Rory McIlroy reacts after finishing final round. Image: PA

It was astonishing but trust me, on that course, it is not that hard to do.

The K Club is a fantastic course but the layout can punish you severely.

We all knew if our accuracy was off, even just a little, we could be in trouble and that’s precisely what happened to Rory as his bid to win his home open faltered.

Lowry revelled in front of his home crowd

There’s an added pressure which comes with being a home favourite.

You have a huge crowd behind and you so naturally you want to do well – but it does not always go to plan.

Shane Lowry won’t be feeling that way though.

I don’t believe there were too many critics of him when he was announced as one of Luke Donald’s captain’s picks for the European Ryder Cup team last week.

But if there were he certainly silenced them as he produced his best result of the season with a tied third finish.

I said last week he was a big-time player. He’s got the track record to prove that without needing me to come to his defence.

But it just goes to show how much difference some confidence can make.

He had that pressure of waiting to find out if he would be picked for the team hanging over him and it was almost as if a weight had been lifted off his shoulders.

He’ll be thrilled but so too will his captain.

An Open outside Britain is not as outlandish as it sounds

The fantastic atmosphere in Kildare for the Irish Open has led to more chatter about the prospect of the Open being held outside Britain for the first time.
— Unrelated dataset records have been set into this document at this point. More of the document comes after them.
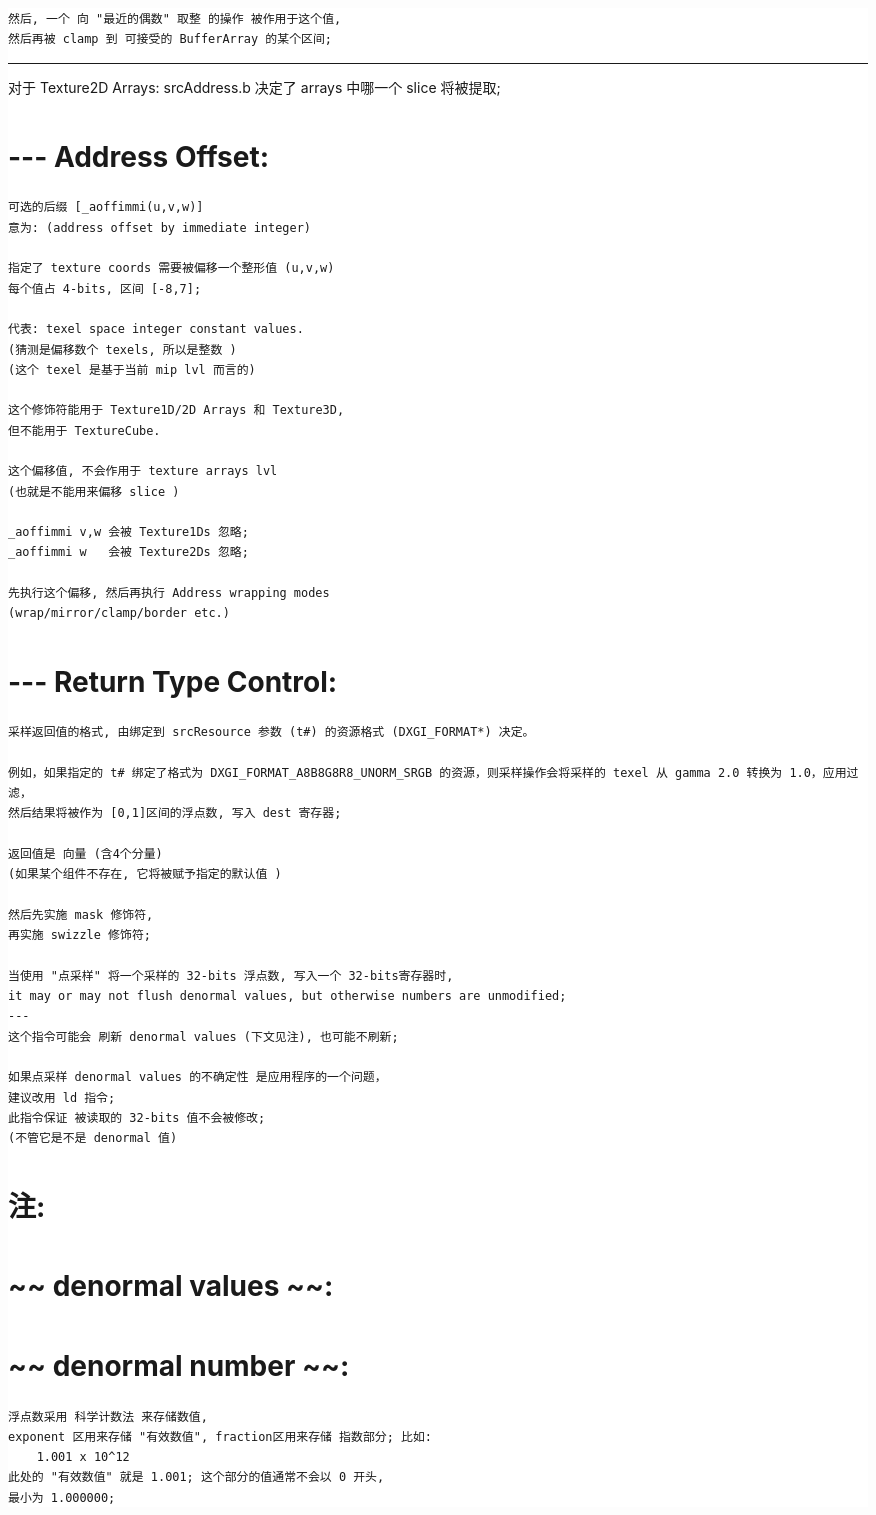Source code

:     然后, 一个 向 "最近的偶数" 取整 的操作 被作用于这个值,
    然后再被 clamp 到 可接受的 BufferArray 的某个区间;

---
对于 Texture2D Arrays:
    srcAddress.b 决定了 arrays 中哪一个 slice 将被提取; 


 # --- Address Offset:
    可选的后缀 [_aoffimmi(u,v,w)] 
    意为: (address offset by immediate integer)

    指定了 texture coords 需要被偏移一个整形值 (u,v,w)
    每个值占 4-bits, 区间 [-8,7];

    代表: texel space integer constant values.
    (猜测是偏移数个 texels, 所以是整数 )
    (这个 texel 是基于当前 mip lvl 而言的)

    这个修饰符能用于 Texture1D/2D Arrays 和 Texture3D,
    但不能用于 TextureCube.

    这个偏移值, 不会作用于 texture arrays lvl
    (也就是不能用来偏移 slice )

    _aoffimmi v,w 会被 Texture1Ds 忽略;
    _aoffimmi w   会被 Texture2Ds 忽略;

    先执行这个偏移, 然后再执行 Address wrapping modes 
    (wrap/mirror/clamp/border etc.)


# --- Return Type Control:
    采样返回值的格式, 由绑定到 srcResource 参数 (t#) 的资源格式 (DXGI_FORMAT*) 决定。

    例如，如果指定的 t# 绑定了格式为 DXGI_FORMAT_A8B8G8R8_UNORM_SRGB 的资源，则采样操作会将采样的 texel 从 gamma 2.0 转换为 1.0，应用过滤，
    然后结果将被作为 [0,1]区间的浮点数, 写入 dest 寄存器;

    返回值是 向量 (含4个分量)
    (如果某个组件不存在, 它将被赋予指定的默认值 )

    然后先实施 mask 修饰符,
    再实施 swizzle 修饰符;

    当使用 "点采样" 将一个采样的 32-bits 浮点数, 写入一个 32-bits寄存器时,
    it may or may not flush denormal values, but otherwise numbers are unmodified;
    ---
    这个指令可能会 刷新 denormal values (下文见注), 也可能不刷新;

    如果点采样 denormal values 的不确定性 是应用程序的一个问题，
    建议改用 ld 指令;
    此指令保证 被读取的 32-bits 值不会被修改;
    (不管它是不是 denormal 值)


# 注: 
# ~~ denormal values ~~:
# ~~ denormal number ~~:
    浮点数采用 科学计数法 来存储数值, 
    exponent 区用来存储 "有效数值", fraction区用来存储 指数部分; 比如:
        1.001 x 10^12 
    此处的 "有效数值" 就是 1.001; 这个部分的值通常不会以 0 开头,
    最小为 1.000000;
Portmarnock just outside Dublin has been touted as a potential venue for what would be a first for the R&A and Rory McIlroy certainly believes it has a chance of hosting a future Open.

Royal Portrush in Northern Ireland will host the Open in 2025 so for me the idea of taking the tournament to the Republic of Ireland really is not too big a leap.

Golf Ireland is the single governing body for the whole island so this idea of an Open outside Britain is not as outlandish as it might initially sound.

We’re talking 200 miles or so away from Portrush so it’s hardly the other side of the world.

I’ll say this much, if it were to happen I wouldn’t be surprised to see an Open there attracting the biggest crowd in the history of the tournament.

The course is good enough and the Irish fans would support it in their thousands.

I can’t think of one good reason why we couldn’t do it.